Pulling at the tubers  ferns    pulling at the chopped
soil, at the neatly cropped rows

pooling the pockets of the market/gardeners
(God's yards) in on the act. Spring.

Wisteria scrambles along the weatherboard
to    our casement windows, framing this.

Against cloudwork    the bruise spread yellow
with some dismantling to the west.

These structures of / distance / balance / perspective
tarnish their plaques    owning    (not us)

: words that doodle in the cloudstrokes
to remake the boundaries & the commonplace of seasons.

          ~~

Mt Cargill continues under detonation to loosen
giant cubes    a mouth widening over the years

& elevated terraces look east to the harbour
where the dredge lets the shipping run back to sea

          bluish.

[ this poem is taken from Night of Warehouses: Poems 1978-2000, HeadworX Publishers, 2001]




from Unmanned (1999)

B R U N O  L A W R E N C E

Bruno, do you remember the Me and Gus stories,
way before Barry Crump got keen, when a cow cocky
was a bastard you met on gravelly roads?
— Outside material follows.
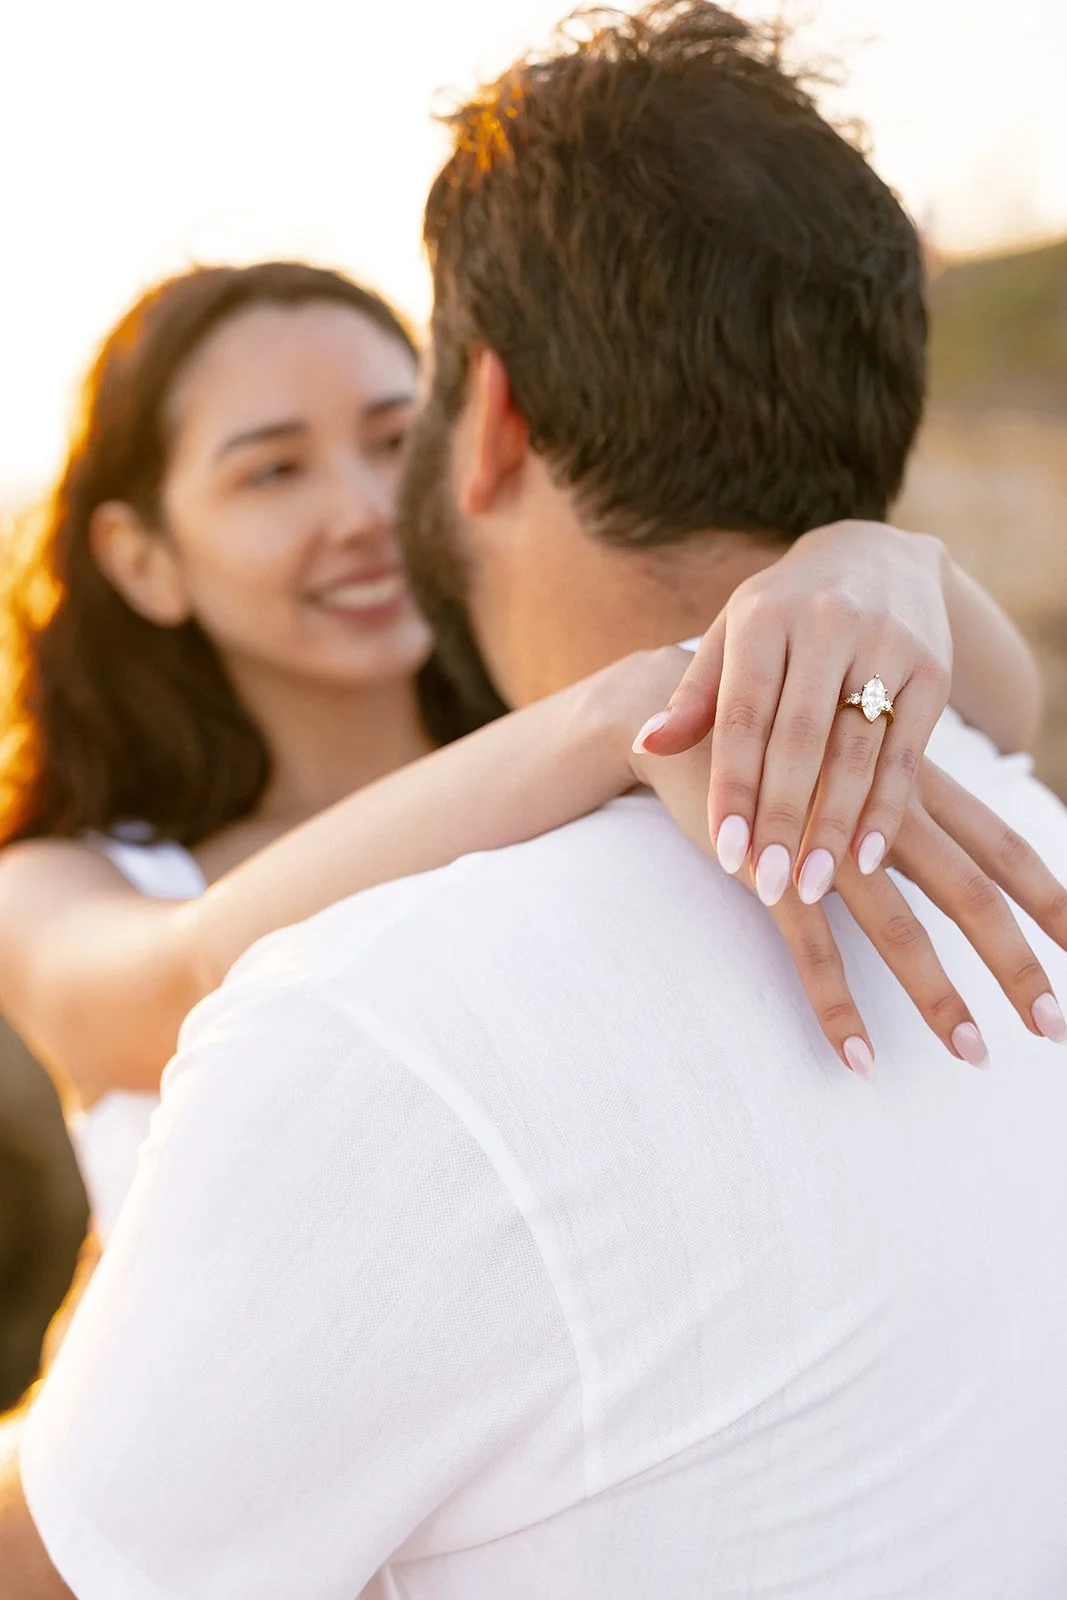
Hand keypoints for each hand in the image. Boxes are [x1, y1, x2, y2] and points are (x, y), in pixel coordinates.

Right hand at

Recall
the nights playing community halls, and days making
a few records, only to break a few more? 'Ricky
May's Jazz Combo', 'Max Merrit and the Meteors',

'Qunicey Conserve', plus, the all-stars-road-show
Blerta* travelling Aotearoa, through khaki paddocks,
down thistle blown highways in that diesel bus -
seasonal rhythms you doubtless gathered, drummer
extraodinairie, on your final journeying off Cape
Reinga, the spirit freed to ride the rain - you backed

the loner to the last, death the bottom line to stave
off cancer. Bruno, you did that thing. R&B, Jazzman,
film star (didn't Jack Nicholson say get on over to
Hollywood?) but you preferred back blocks, sought
small towns, river shingle, the hollows of the land,
and a home around Waimarama in the Hawkes Bay.
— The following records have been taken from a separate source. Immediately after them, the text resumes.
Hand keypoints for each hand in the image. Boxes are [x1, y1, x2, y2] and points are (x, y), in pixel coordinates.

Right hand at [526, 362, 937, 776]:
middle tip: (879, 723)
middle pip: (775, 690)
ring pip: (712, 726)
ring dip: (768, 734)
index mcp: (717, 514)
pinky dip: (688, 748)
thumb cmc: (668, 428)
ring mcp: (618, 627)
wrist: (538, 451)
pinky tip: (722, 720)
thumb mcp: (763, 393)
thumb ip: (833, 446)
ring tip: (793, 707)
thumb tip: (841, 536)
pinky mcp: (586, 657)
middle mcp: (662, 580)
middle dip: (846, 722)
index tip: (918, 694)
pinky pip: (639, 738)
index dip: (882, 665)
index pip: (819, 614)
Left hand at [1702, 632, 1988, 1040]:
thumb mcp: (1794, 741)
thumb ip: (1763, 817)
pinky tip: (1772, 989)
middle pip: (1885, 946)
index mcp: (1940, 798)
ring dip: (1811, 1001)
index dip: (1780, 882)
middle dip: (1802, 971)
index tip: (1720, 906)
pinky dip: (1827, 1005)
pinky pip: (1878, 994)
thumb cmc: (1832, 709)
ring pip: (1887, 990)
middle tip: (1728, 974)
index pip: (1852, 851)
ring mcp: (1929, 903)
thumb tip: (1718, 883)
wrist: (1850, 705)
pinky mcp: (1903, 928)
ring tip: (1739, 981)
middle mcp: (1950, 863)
A shifting romantic, hoon and hangman, a real joker
you played yourself-sans-bullshit in a heap of movies;
The Wild Man, Ute, you leapt from life to art
without a hitch; A Bridge To Nowhere, The Quiet Earth,
how you loved women, warmth by the bus load,
produced that classic - My 12 inch, record of the blues.
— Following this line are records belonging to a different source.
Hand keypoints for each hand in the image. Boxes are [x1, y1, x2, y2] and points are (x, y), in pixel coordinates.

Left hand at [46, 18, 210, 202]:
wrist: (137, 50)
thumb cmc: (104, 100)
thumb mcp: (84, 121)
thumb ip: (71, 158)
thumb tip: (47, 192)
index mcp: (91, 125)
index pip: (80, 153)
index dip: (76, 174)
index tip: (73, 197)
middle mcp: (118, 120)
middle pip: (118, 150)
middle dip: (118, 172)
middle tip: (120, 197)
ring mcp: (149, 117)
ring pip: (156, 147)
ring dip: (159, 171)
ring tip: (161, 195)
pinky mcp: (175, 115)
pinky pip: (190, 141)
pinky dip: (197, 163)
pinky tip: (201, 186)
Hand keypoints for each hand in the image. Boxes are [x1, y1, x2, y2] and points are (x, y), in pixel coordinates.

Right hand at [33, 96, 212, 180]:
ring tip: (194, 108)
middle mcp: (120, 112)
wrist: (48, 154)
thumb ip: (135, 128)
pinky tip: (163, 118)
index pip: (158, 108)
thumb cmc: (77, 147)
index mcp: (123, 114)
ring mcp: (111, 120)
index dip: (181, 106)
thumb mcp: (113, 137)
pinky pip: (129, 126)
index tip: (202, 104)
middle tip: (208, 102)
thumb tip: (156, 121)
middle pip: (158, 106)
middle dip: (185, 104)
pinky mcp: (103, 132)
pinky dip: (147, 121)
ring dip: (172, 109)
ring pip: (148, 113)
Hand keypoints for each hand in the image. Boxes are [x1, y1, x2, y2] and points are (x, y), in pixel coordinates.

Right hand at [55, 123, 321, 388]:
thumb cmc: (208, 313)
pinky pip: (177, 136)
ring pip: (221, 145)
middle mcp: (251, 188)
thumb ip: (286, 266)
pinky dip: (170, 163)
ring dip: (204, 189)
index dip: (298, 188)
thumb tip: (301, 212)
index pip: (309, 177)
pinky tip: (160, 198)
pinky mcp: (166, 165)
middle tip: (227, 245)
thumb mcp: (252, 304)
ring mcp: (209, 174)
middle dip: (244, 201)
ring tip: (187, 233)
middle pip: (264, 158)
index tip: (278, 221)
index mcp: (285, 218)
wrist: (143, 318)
* Bruno Lawrence's Electric Revelation and Traveling Apparition.



The Grey Glas Song

I am the cold watery current of the air,
I am the wreathing hand of mists,
I am the many-windowed firmament
I am the coloured winds on the cloth of night,
I am the cloudy shell around the earth
I am the four chief winds of creation,
I am the speckled winds riding the world
I am the beaked-boat emerging at dawn,
I am the eight encircling servant winds,
I am a thousand lamps breaking in the wave,
I am the weight of a waterfall from a cliff,
I am the red plain of the earth at sunset,
I am the spear thrust of streams from a hill,
I am the lake bursting forth upon the plain,
I am the tall stones circled for strong memory.
Who counts the stars at the well's bottom?
Who is it follows the sun in his circuit?
Who is it keeps the sun fixed on his path?
Who thrice blesses the tides lifting and falling?
Who welcomes the morning of grey dews
knows fiery arrows pierce the breast for vision.
The poet's breath empties up into the night
who calls his answer across deep waves.

[ Taken from the Ms. Ballads, Satire & Salt - A book of Diversions].